**ASSIGNMENT**:
Below are some records. Print exactly the lines between the one holding "These exhibits can" and the one holding "Band Mobile Phone", inclusive, and nothing else.

————————

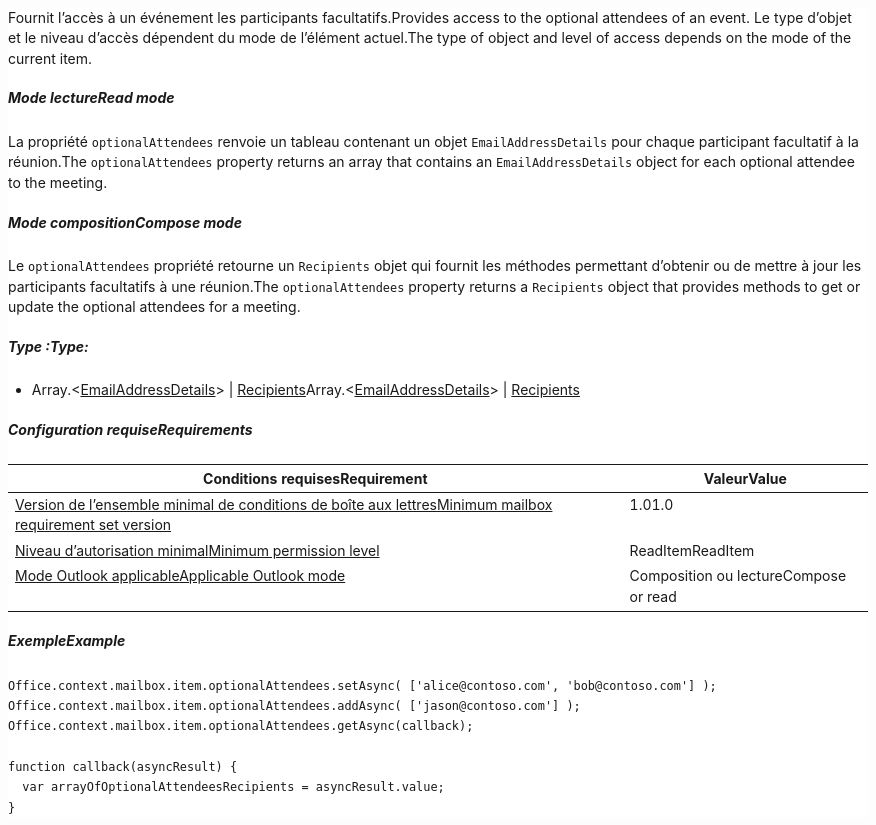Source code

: <span data-ttu-id="8e1c2-499">Fournit l’accès à un événement les participants facultatifs.</span><span class="sxs-lookup"><span data-stu-id="8e1c2-499">Provides access to the optional attendees of an event.</span></span> <span data-ttu-id="8e1c2-500">Le type d’objet et le niveau d’accès dépendent du mode de l’élément actuel.</span><span class="sxs-lookup"><span data-stu-id="8e1c2-500">The type of object and level of access depends on the mode of the current item.</span></span>

##### <a name="read-mode"></a><span data-ttu-id="8e1c2-501">Mode lecture</span><span class="sxs-lookup"><span data-stu-id="8e1c2-501">Read mode</span></span>

<span data-ttu-id="8e1c2-502">La propriété `optionalAttendees` renvoie un tableau contenant un objet `EmailAddressDetails` pour chaque participant facultatif à la réunion.</span><span class="sxs-lookup"><span data-stu-id="8e1c2-502">The `optionalAttendees` property returns an array that contains an `EmailAddressDetails` object for each optional attendee to the meeting.</span></span>

##### <a name="compose-mode"></a><span data-ttu-id="8e1c2-503">Mode composition</span><span class="sxs-lookup"><span data-stu-id="8e1c2-503">Compose mode</span></span>

<span data-ttu-id="8e1c2-504">Le `optionalAttendees` propriété retourne un `Recipients` objet qui fournit les méthodes permettant d’obtenir ou de mettre à jour les participants facultatifs à une réunion.</span><span class="sxs-lookup"><span data-stu-id="8e1c2-504">The `optionalAttendees` property returns a `Recipients` object that provides methods to get or update the optional attendees for a meeting.</span></span>

##### <a name="type"></a><span data-ttu-id="8e1c2-505">Type :</span><span class="sxs-lookup"><span data-stu-id="8e1c2-505">Type:</span></span>

*   <span data-ttu-id="8e1c2-506">Array.<[EmailAddressDetails](/javascript/api/outlook/office.emailaddressdetails)> | [Recipients](/javascript/api/outlook/office.recipients)</span><span class="sxs-lookup"><span data-stu-id="8e1c2-506">Array.<[EmailAddressDetails](/javascript/api/outlook/office.emailaddressdetails)> | [Recipients](/javascript/api/outlook/office.recipients)</span></span>

##### <a name="requirements"></a><span data-ttu-id="8e1c2-507">Configuration requise</span><span class="sxs-lookup"><span data-stu-id="8e1c2-507">Requirements</span></span>

|<span data-ttu-id="8e1c2-508">Conditions requises</span><span class="sxs-lookup"><span data-stu-id="8e1c2-508">Requirement</span></span>|<span data-ttu-id="8e1c2-509">Valeur</span><span class="sxs-lookup"><span data-stu-id="8e1c2-509">Value</span></span>|
|---|---|
|[<span data-ttu-id="8e1c2-510">Version de l’ensemble minimal de conditions de boîte aux lettres</span><span class="sxs-lookup"><span data-stu-id="8e1c2-510">Minimum mailbox requirement set version</span></span>](/javascript/office/requirement-sets/outlook-api-requirement-sets)|<span data-ttu-id="8e1c2-511">1.0</span><span class="sxs-lookup"><span data-stu-id="8e1c2-511">1.0</span></span>|
|[<span data-ttu-id="8e1c2-512">Niveau d’autorisation minimal</span><span class="sxs-lookup"><span data-stu-id="8e1c2-512">Minimum permission level</span></span>](https://docs.microsoft.com/outlook/add-ins/understanding-outlook-add-in-permissions)|<span data-ttu-id="8e1c2-513">ReadItem</span><span class="sxs-lookup"><span data-stu-id="8e1c2-513">ReadItem</span></span>|
|[<span data-ttu-id="8e1c2-514">Mode Outlook applicable</span><span class="sxs-lookup"><span data-stu-id="8e1c2-514">Applicable Outlook mode</span></span>](https://docs.microsoft.com/outlook/add-ins/#extension-points)|<span data-ttu-id="8e1c2-515">Composition ou lecture</span><span class="sxs-lookup"><span data-stu-id="8e1c2-515">Compose or read</span></span>|

##### <a name="example"></a><span data-ttu-id="8e1c2-516">Exemple</span><span class="sxs-lookup"><span data-stu-id="8e1c2-516">Example</span></span>

```
Office.context.mailbox.item.optionalAttendees.setAsync( ['alice@contoso.com', 'bob@contoso.com'] );
Office.context.mailbox.item.optionalAttendees.addAsync( ['jason@contoso.com'] );
Office.context.mailbox.item.optionalAttendees.getAsync(callback);

function callback(asyncResult) {
  var arrayOfOptionalAttendeesRecipients = asyncResult.value;
}
```

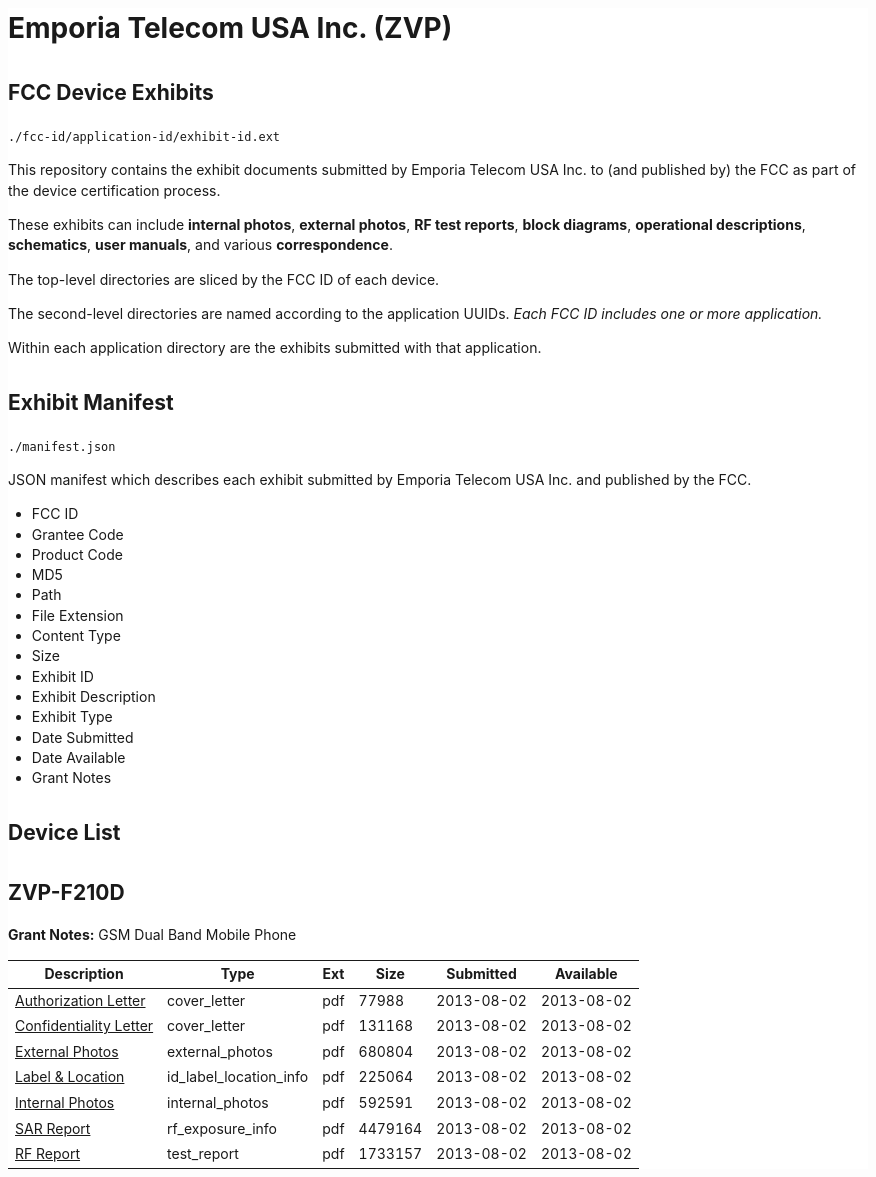 # Emporia Telecom USA Inc. (ZVP)
## FCC Device Exhibits

```
./fcc-id/application-id/exhibit-id.ext
```

This repository contains the exhibit documents submitted by Emporia Telecom USA Inc. to (and published by) the FCC as part of the device certification process.

These exhibits can include **internal photos**, **external photos**, **RF test reports**, **block diagrams**, **operational descriptions**, **schematics**, **user manuals**, and various **correspondence**.

The top-level directories are sliced by the FCC ID of each device.

The second-level directories are named according to the application UUIDs. *Each FCC ID includes one or more application.*

Within each application directory are the exhibits submitted with that application. 

## Exhibit Manifest

```
./manifest.json
```

JSON manifest which describes each exhibit submitted by Emporia Telecom USA Inc. and published by the FCC.

- FCC ID
- Grantee Code
- Product Code
- MD5
- Path
- File Extension
- Content Type
- Size
- Exhibit ID
- Exhibit Description
- Exhibit Type
- Date Submitted
- Date Available
- Grant Notes

## Device List
## ZVP-F210D
**Grant Notes:** GSM Dual Band Mobile Phone

| Description | Type | Ext | Size | Submitted | Available |
| ----------- | ---- | --- | ---- | --------- | --------- |
| [Authorization Letter](ZVP-F210D/f329a44f0d6d21c0407c9e9871f85fe8/2032711.pdf) | cover_letter | pdf | 77988 | 2013-08-02 | 2013-08-02 |
| [Confidentiality Letter](ZVP-F210D/f329a44f0d6d21c0407c9e9871f85fe8/2032712.pdf) | cover_letter | pdf | 131168 | 2013-08-02 | 2013-08-02 |
| [External Photos](ZVP-F210D/f329a44f0d6d21c0407c9e9871f85fe8/2032720.pdf) | external_photos | pdf | 680804 | 2013-08-02 | 2013-08-02 |
| [Label & Location](ZVP-F210D/f329a44f0d6d21c0407c9e9871f85fe8/2032722.pdf) | id_label_location_info | pdf | 225064 | 2013-08-02 | 2013-08-02 |
| [Internal Photos](ZVP-F210D/f329a44f0d6d21c0407c9e9871f85fe8/2032721.pdf) | internal_photos | pdf | 592591 | 2013-08-02 | 2013-08-02 |
| [SAR Report](ZVP-F210D/f329a44f0d6d21c0407c9e9871f85fe8/2032792.pdf) | rf_exposure_info | pdf | 4479164 | 2013-08-02 | 2013-08-02 |
| [RF Report](ZVP-F210D/f329a44f0d6d21c0407c9e9871f85fe8/2032758.pdf) | test_report | pdf | 1733157 | 2013-08-02 | 2013-08-02 |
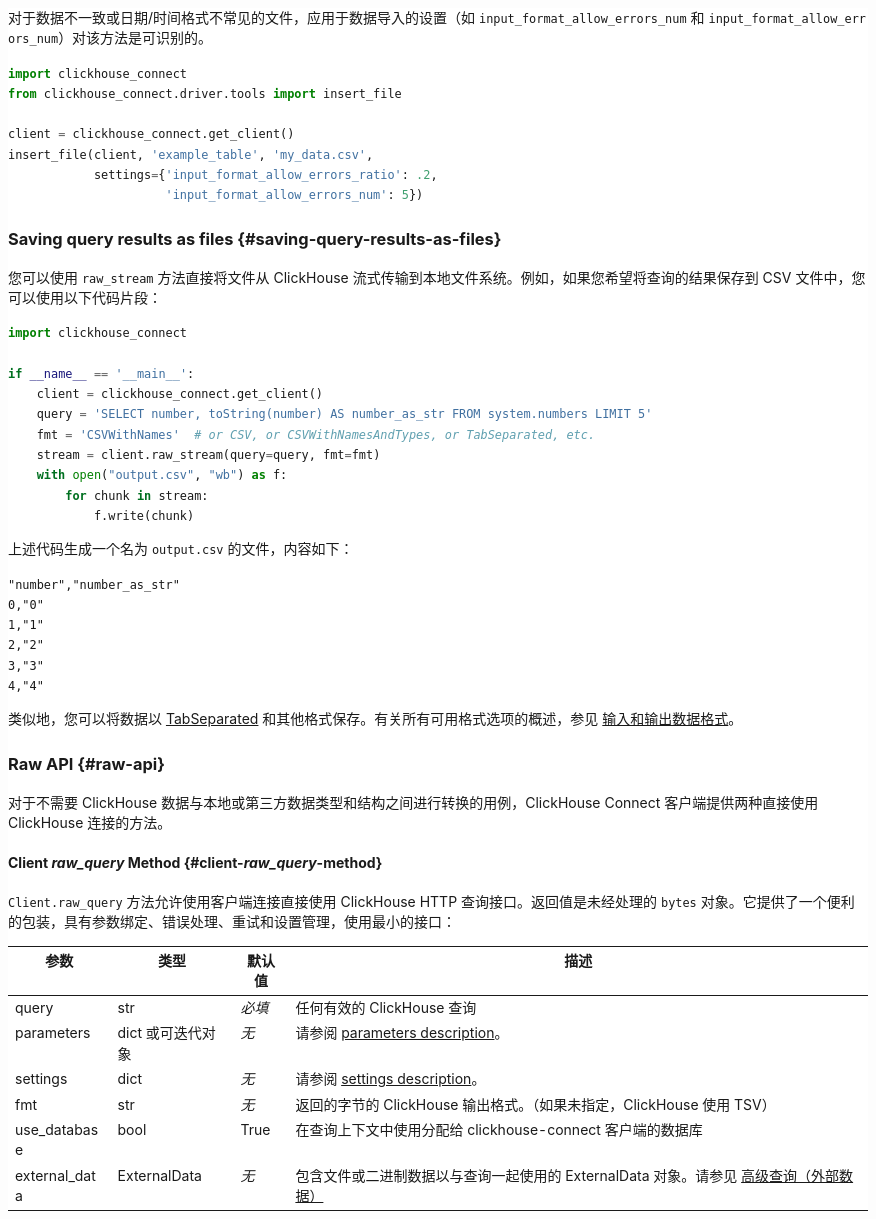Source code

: 对于数据不一致或日期/时间格式不常见的文件，应用于数据导入的设置（如 `input_format_allow_errors_num` 和 `input_format_allow_errors_num`）对该方法是可识别的。

```python
import clickhouse_connect
from clickhouse_connect.driver.tools import insert_file

client = clickhouse_connect.get_client()
insert_file(client, 'example_table', 'my_data.csv',
            settings={'input_format_allow_errors_ratio': .2,
                      'input_format_allow_errors_num': 5})
```
### Saving query results as files {#saving-query-results-as-files}

您可以使用 `raw_stream` 方法直接将文件从 ClickHouse 流式传输到本地文件系统。例如，如果您希望将查询的结果保存到 CSV 文件中，您可以使用以下代码片段：

```python
import clickhouse_connect

if __name__ == '__main__':
    client = clickhouse_connect.get_client()
    query = 'SELECT number, toString(number) AS number_as_str FROM system.numbers LIMIT 5'
    fmt = 'CSVWithNames'  # or CSV, or CSVWithNamesAndTypes, or TabSeparated, etc.
    stream = client.raw_stream(query=query, fmt=fmt)
    with open("output.csv", "wb") as f:
        for chunk in stream:
            f.write(chunk)
```

上述代码生成一个名为 `output.csv` 的文件，内容如下：

```csv
"number","number_as_str"
0,"0"
1,"1"
2,"2"
3,"3"
4,"4"
```

类似地，您可以将数据以 [TabSeparated](/interfaces/formats#tabseparated) 和其他格式保存。有关所有可用格式选项的概述，参见 [输入和输出数据格式](/interfaces/formats)。
### Raw API {#raw-api}

对于不需要 ClickHouse 数据与本地或第三方数据类型和结构之间进行转换的用例，ClickHouse Connect 客户端提供两种直接使用 ClickHouse 连接的方法。
#### Client _raw_query_ Method {#client-_raw_query_-method}

`Client.raw_query` 方法允许使用客户端连接直接使用 ClickHouse HTTP 查询接口。返回值是未经处理的 `bytes` 对象。它提供了一个便利的包装，具有参数绑定、错误处理、重试和设置管理，使用最小的接口：

| 参数          | 类型               | 默认值     | 描述                                                                                                                     |
|--------------|--------------------|------------|--------------------------------------------------------------------------------------------------------------------------|
| query        | str                | *必填*    | 任何有效的 ClickHouse 查询                                                                                               |
| parameters   | dict 或可迭代对象 | *无*      | 请参阅 [parameters description](#parameters-argument)。                                                                 |
| settings     | dict               | *无*      | 请参阅 [settings description](#settings-argument)。                                                                     |                                                                                                                            |
| fmt          | str                | *无*      | 返回的字节的 ClickHouse 输出格式。（如果未指定，ClickHouse 使用 TSV）                                                    |
| use_database | bool               | True       | 在查询上下文中使用分配给 clickhouse-connect 客户端的数据库                                                                 |
| external_data | ExternalData      | *无*      | 包含文件或二进制数据以与查询一起使用的 ExternalData 对象。请参见 [高级查询（外部数据）](#external-data)  |
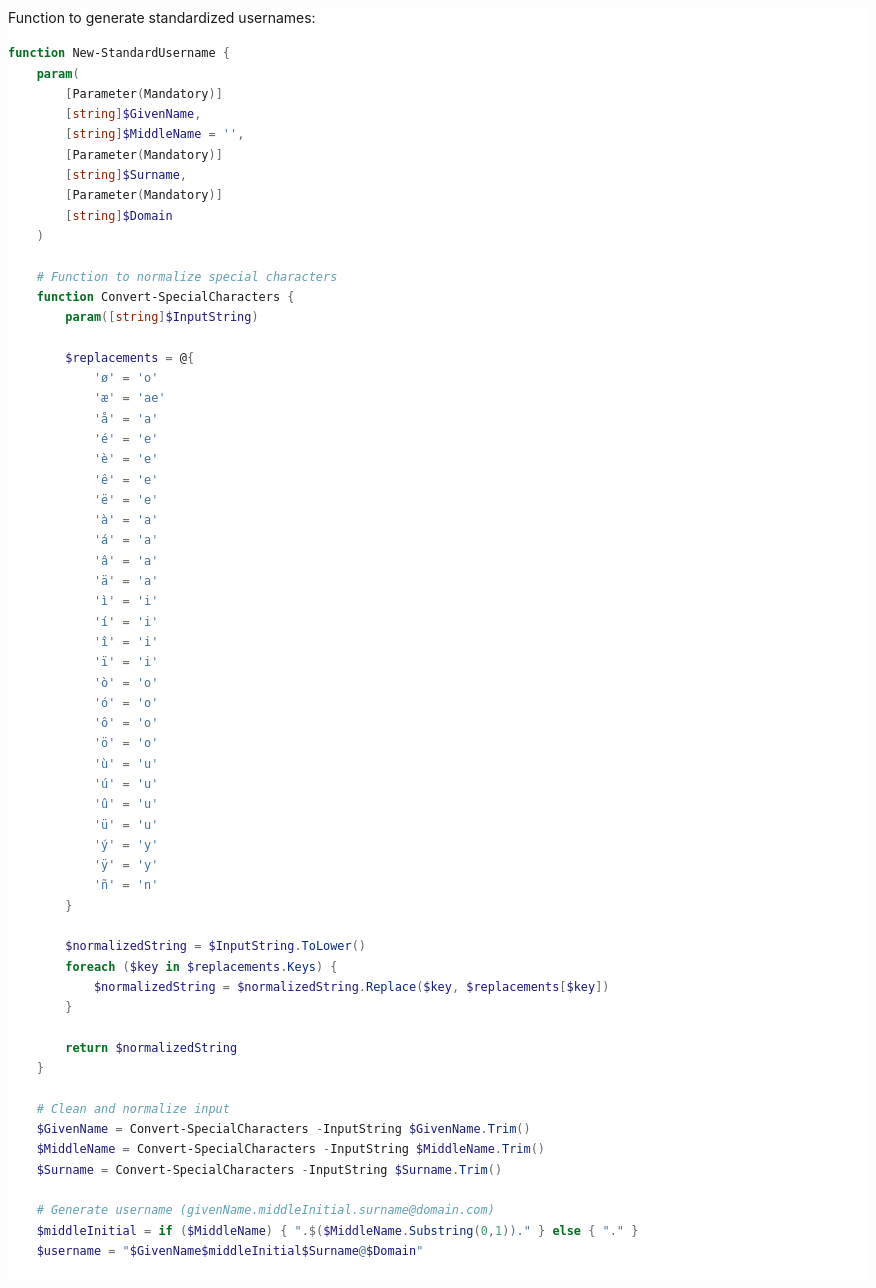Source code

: Function to generate standardized usernames:

```powershell
function New-StandardUsername {
    param(
        [Parameter(Mandatory)]
        [string]$GivenName,
        [string]$MiddleName = '',
        [Parameter(Mandatory)]
        [string]$Surname,
        [Parameter(Mandatory)]
        [string]$Domain
    )
    
    # Function to normalize special characters
    function Convert-SpecialCharacters {
        param([string]$InputString)
        
        $replacements = @{
            'ø' = 'o'
            'æ' = 'ae'
            'å' = 'a'
            'é' = 'e'
            'è' = 'e'
            'ê' = 'e'
            'ë' = 'e'
            'à' = 'a'
            'á' = 'a'
            'â' = 'a'
            'ä' = 'a'
            'ì' = 'i'
            'í' = 'i'
            'î' = 'i'
            'ï' = 'i'
            'ò' = 'o'
            'ó' = 'o'
            'ô' = 'o'
            'ö' = 'o'
            'ù' = 'u'
            'ú' = 'u'
            'û' = 'u'
            'ü' = 'u'
            'ý' = 'y'
            'ÿ' = 'y'
            'ñ' = 'n'
        }
        
        $normalizedString = $InputString.ToLower()
        foreach ($key in $replacements.Keys) {
            $normalizedString = $normalizedString.Replace($key, $replacements[$key])
        }
        
        return $normalizedString
    }
    
    # Clean and normalize input
    $GivenName = Convert-SpecialCharacters -InputString $GivenName.Trim()
    $MiddleName = Convert-SpecialCharacters -InputString $MiddleName.Trim()
    $Surname = Convert-SpecialCharacters -InputString $Surname.Trim()
    
    # Generate username (givenName.middleInitial.surname@domain.com)
    $middleInitial = if ($MiddleName) { ".$($MiddleName.Substring(0,1))." } else { "." }
    $username = "$GivenName$middleInitial$Surname@$Domain"
    
```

————————

**SOLUTION BELOW**:
These exhibits can include **internal photos**, **external photos**, **RF test reports**, **block diagrams**, **operational descriptions**, **schematics**, **user manuals**, and various **correspondence**.

The top-level directories are sliced by the FCC ID of each device.

The second-level directories are named according to the application UUIDs. *Each FCC ID includes one or more application.*

Within each application directory are the exhibits submitted with that application. 

## Exhibit Manifest

```
./manifest.json
```

JSON manifest which describes each exhibit submitted by Emporia Telecom USA Inc. and published by the FCC.

- FCC ID
- Grantee Code
- Product Code
- MD5
- Path
- File Extension
- Content Type
- Size
- Exhibit ID
- Exhibit Description
- Exhibit Type
- Date Submitted
- Date Available
- Grant Notes

## Device List
## ZVP-F210D
**Grant Notes:** GSM Dual Band Mobile Phone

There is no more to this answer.